Midbrain third nerve injury is typically ischemic in origin and rarely embolic.6 Although patent foramen ovale is a common congenital defect that by itself is often of no consequence, it confers a risk for stroke via paradoxical embolism when associated with atrial dilatation.67 A patent foramen ovale can allow particles in the circulation that are normally filtered by small capillaries in the lungs to be transmitted directly from the right to the left atrium and thus gain access to the cerebral small vessel circulation, which is particularly susceptible to embolic phenomena.

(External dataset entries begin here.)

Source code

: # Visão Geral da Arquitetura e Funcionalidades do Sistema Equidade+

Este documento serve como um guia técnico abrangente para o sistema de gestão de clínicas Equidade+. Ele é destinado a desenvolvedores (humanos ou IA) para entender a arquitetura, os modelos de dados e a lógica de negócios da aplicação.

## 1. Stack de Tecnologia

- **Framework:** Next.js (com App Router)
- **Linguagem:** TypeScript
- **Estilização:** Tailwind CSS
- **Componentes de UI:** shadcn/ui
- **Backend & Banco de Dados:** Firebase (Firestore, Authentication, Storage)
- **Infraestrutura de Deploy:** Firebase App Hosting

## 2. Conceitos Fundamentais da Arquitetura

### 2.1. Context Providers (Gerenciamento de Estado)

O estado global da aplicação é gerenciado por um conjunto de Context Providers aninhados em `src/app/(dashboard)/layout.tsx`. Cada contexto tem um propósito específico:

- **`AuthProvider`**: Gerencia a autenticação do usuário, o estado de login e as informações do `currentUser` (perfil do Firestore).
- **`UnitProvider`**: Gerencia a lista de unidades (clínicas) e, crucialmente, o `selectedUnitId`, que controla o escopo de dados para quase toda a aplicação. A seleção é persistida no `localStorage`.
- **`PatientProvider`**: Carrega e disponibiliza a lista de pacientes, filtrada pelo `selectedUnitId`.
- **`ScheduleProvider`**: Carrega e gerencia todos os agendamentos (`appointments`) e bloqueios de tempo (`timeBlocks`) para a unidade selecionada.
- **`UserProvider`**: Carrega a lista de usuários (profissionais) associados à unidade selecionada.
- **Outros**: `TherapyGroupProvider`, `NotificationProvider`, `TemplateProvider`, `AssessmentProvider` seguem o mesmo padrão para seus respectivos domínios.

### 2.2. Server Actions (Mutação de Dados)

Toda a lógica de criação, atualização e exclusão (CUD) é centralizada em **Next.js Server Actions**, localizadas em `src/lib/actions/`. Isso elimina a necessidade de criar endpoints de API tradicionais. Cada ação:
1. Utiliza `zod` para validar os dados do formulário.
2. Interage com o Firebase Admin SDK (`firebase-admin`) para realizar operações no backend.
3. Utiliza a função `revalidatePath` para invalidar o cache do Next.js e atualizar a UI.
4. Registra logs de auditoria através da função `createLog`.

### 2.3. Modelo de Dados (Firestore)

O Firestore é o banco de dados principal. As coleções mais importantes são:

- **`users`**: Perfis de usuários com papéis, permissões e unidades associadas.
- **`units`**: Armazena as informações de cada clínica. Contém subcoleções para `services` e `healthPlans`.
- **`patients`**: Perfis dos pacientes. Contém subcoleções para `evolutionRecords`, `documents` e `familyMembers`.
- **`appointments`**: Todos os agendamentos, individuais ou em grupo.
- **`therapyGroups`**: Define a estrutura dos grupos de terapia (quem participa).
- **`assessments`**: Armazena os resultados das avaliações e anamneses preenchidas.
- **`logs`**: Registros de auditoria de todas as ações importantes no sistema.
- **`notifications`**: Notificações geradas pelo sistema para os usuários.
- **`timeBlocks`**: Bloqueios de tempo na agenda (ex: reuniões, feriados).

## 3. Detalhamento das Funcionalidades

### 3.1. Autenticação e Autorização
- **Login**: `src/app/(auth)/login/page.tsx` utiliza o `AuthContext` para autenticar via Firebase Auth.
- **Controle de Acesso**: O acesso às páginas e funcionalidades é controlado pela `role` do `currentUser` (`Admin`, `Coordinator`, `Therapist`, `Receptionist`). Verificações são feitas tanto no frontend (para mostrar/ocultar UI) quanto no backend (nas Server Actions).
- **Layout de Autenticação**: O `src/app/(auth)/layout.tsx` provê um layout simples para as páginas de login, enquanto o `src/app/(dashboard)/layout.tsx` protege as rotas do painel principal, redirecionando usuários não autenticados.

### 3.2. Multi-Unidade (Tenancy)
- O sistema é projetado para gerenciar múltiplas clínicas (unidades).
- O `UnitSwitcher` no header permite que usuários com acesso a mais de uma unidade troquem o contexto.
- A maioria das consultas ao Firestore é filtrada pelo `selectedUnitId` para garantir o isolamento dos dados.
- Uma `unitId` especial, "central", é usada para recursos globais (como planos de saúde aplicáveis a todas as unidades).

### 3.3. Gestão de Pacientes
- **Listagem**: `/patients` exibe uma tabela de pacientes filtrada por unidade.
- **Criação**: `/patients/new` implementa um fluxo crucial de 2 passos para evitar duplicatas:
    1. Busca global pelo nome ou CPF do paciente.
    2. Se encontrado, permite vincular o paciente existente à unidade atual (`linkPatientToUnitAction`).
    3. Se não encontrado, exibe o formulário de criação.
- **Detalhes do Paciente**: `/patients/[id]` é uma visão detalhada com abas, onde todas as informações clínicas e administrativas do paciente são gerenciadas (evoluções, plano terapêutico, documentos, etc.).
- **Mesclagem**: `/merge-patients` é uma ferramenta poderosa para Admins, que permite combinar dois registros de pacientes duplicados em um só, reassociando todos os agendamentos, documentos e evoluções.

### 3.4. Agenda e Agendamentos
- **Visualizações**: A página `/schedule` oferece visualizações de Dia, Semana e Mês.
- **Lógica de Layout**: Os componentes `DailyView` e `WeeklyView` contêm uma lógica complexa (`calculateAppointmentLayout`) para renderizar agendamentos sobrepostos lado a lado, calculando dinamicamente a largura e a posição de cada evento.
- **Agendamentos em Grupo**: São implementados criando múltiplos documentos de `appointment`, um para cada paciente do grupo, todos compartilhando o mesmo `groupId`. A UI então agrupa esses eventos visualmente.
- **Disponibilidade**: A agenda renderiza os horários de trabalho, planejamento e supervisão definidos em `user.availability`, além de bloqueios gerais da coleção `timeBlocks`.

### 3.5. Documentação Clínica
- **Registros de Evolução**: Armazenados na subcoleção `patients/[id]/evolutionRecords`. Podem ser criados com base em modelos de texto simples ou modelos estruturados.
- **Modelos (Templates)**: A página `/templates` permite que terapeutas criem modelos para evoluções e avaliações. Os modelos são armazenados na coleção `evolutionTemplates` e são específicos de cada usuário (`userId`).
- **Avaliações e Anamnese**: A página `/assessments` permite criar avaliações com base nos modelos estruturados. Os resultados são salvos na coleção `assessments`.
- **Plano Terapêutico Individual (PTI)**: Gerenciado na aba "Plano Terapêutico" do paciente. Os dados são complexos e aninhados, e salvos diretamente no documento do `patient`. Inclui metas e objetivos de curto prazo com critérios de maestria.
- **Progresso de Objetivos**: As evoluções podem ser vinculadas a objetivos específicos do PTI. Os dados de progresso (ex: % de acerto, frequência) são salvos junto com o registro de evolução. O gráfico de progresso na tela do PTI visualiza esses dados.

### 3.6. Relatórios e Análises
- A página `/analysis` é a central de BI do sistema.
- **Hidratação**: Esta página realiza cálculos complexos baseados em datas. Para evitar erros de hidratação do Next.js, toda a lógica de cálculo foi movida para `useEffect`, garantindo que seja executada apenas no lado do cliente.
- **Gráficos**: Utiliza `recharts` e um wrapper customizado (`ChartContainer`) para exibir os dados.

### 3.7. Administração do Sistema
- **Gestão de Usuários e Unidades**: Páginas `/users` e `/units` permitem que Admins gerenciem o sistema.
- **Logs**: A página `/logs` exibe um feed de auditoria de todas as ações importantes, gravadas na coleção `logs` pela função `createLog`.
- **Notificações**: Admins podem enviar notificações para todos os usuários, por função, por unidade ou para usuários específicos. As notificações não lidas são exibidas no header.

In the current patient, all signs of midbrain stroke resolved with time except for a relatively comitant hypertropia with associated vertical diplopia. The deviation responded well to conventional strabismus surgery. Both pre- and postoperatively, there was a slight right supraduction defect. In the setting of grossly normal forced duction and forced generation testing, the preoperative incomitance suggested a minimal residual superior rectus weakness from the midbrain insult.